Unless you unplug them or move them around alot I highly doubt it.


----------



## Osage_Winter (Apr 8, 2010)

Infrasonic said:


> I think they are basically saying it's a handshake issue with the Onkyo which I don't think is very surprising, I have seen countless issues from Onkyo owners regarding similar issues and if that's the case it would be a hardware issue not firmware. I would try a different HDMI input on the Onkyo.


Thanks Infra...

It's the strangest thing, this phenomenon, because it happens every so often, and not routinely -- plus, strangely enough, it has only happened on DVD playback, not Blu-ray...:huh:

Here's what happens, once again: The disc drawer shuts, the player, receiver and display begin doing the HDMI handshaking, and instead of the receiver "locking on" to a bitstreamed signal from the player (i.e. indicating a "Dolby Digital" stream), the receiver indicates it's getting a PCM already-decoded signal from the player -- very odd, because in the BDP-83, under Audio Setup, I have "HDMI Audio" set to BITSTREAM, so this should not happen EVER. 

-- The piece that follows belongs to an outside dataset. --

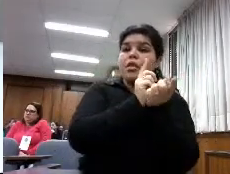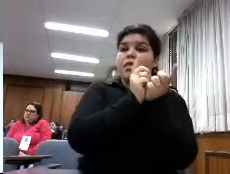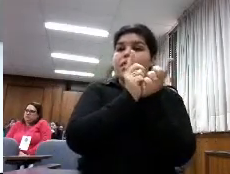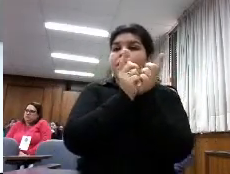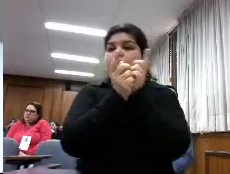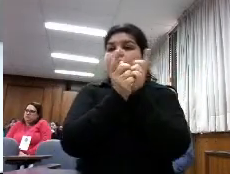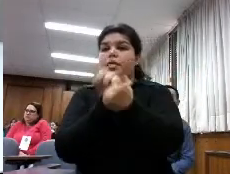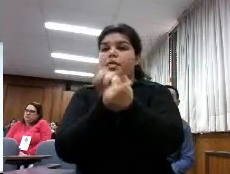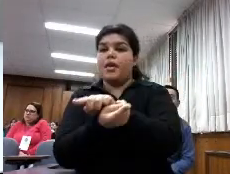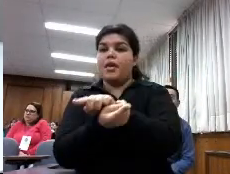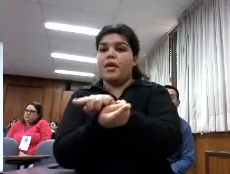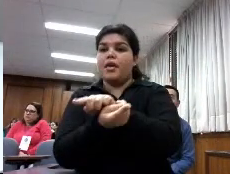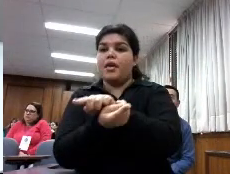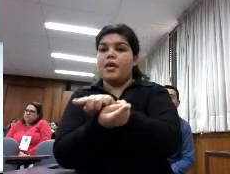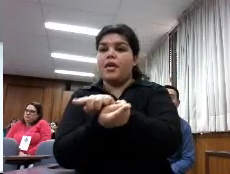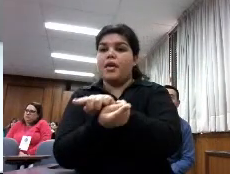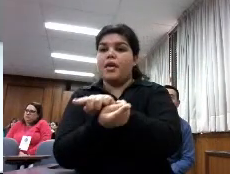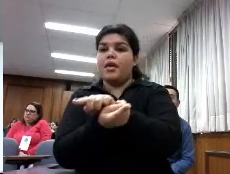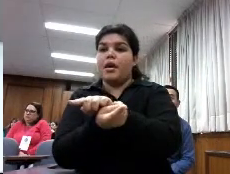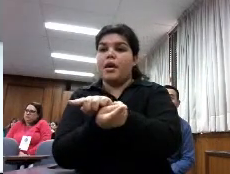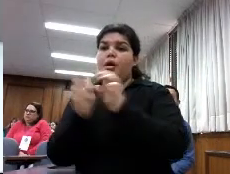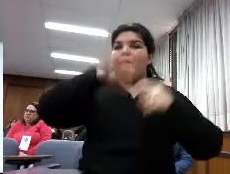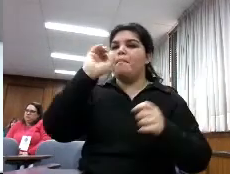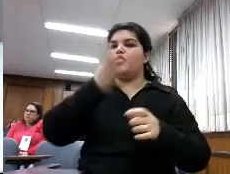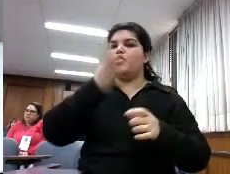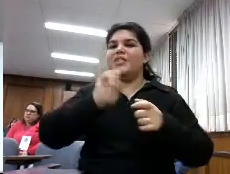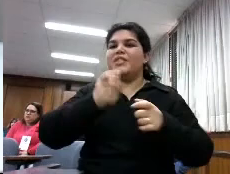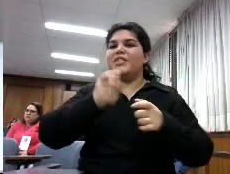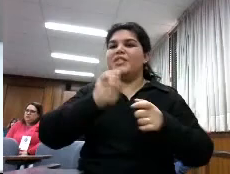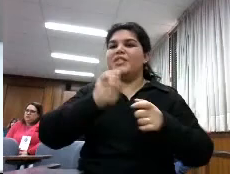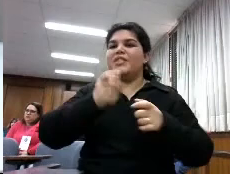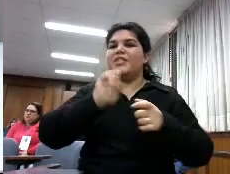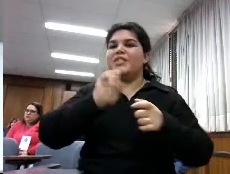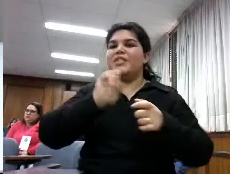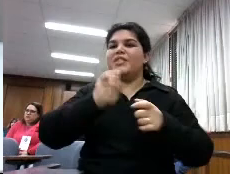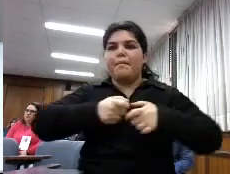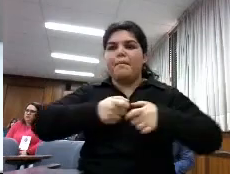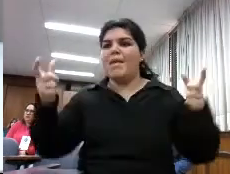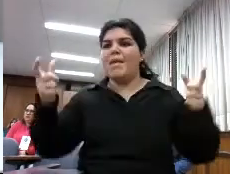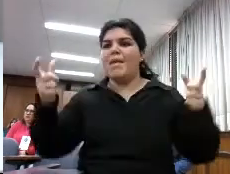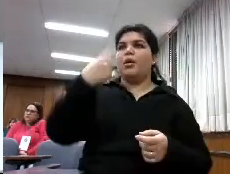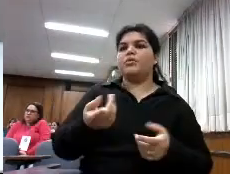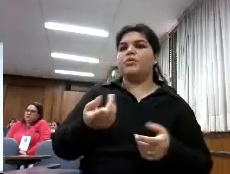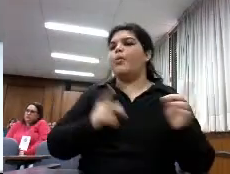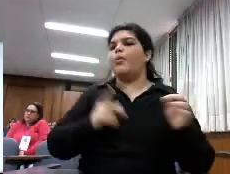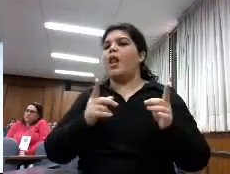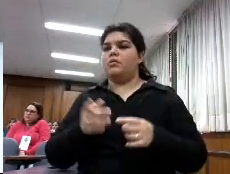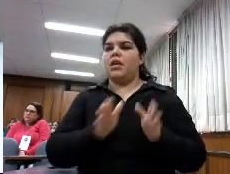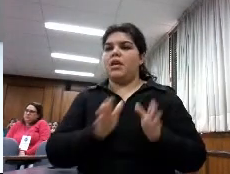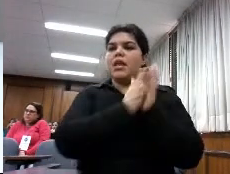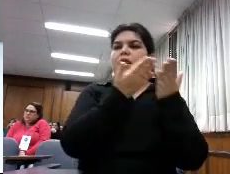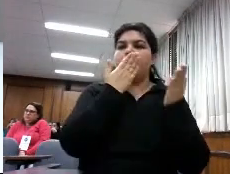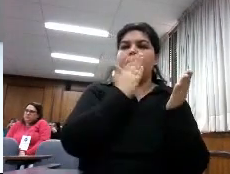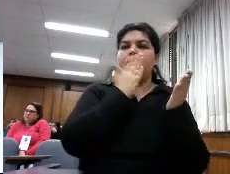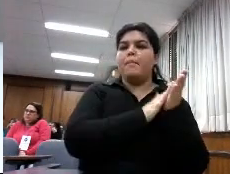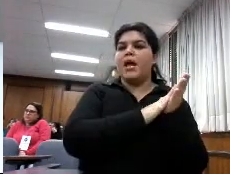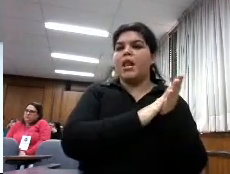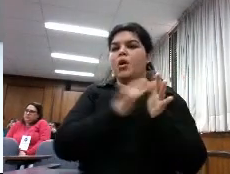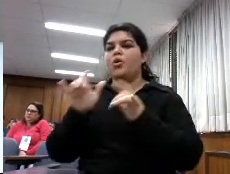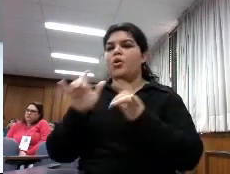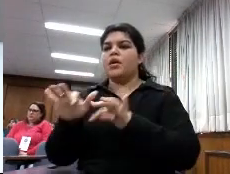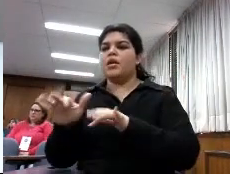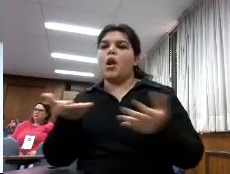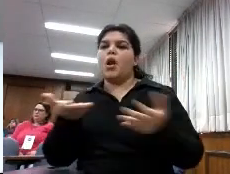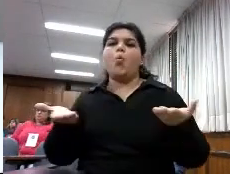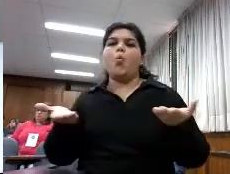una cosa que se ha lanzado desde el orden de Dios es decir ¿usted qué prefiere? ¿digital o analógico? ¿o impreso? como si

This issue has only happened with two titles thus far, to be honest -- but they both happened to be, ironically enough, Warner Bros. DVD titles: the original _House of Wax_ (with Vincent Price) played back during this past Halloween season, and _Vegas Vacation_. With _House of Wax_, in particular, this disc carries a two-channel surround track, so when my gear is done with all the HDMI handshaking, the soundtrack upon playback is decoded by my Onkyo via its Pro Logic II Movie mode (for two-channel film soundtrack sources) -- normally, the small orange "Dolby Digital" indicator lights up in this mode, with the "PLII Movie" indicator showing the listening mode in larger font on the display...with the last problem I had regarding this title, the orange Dolby Digital indicator DID NOT come on, and the AVR was indicating the PLAYER was doing the decoding via a PCM stream...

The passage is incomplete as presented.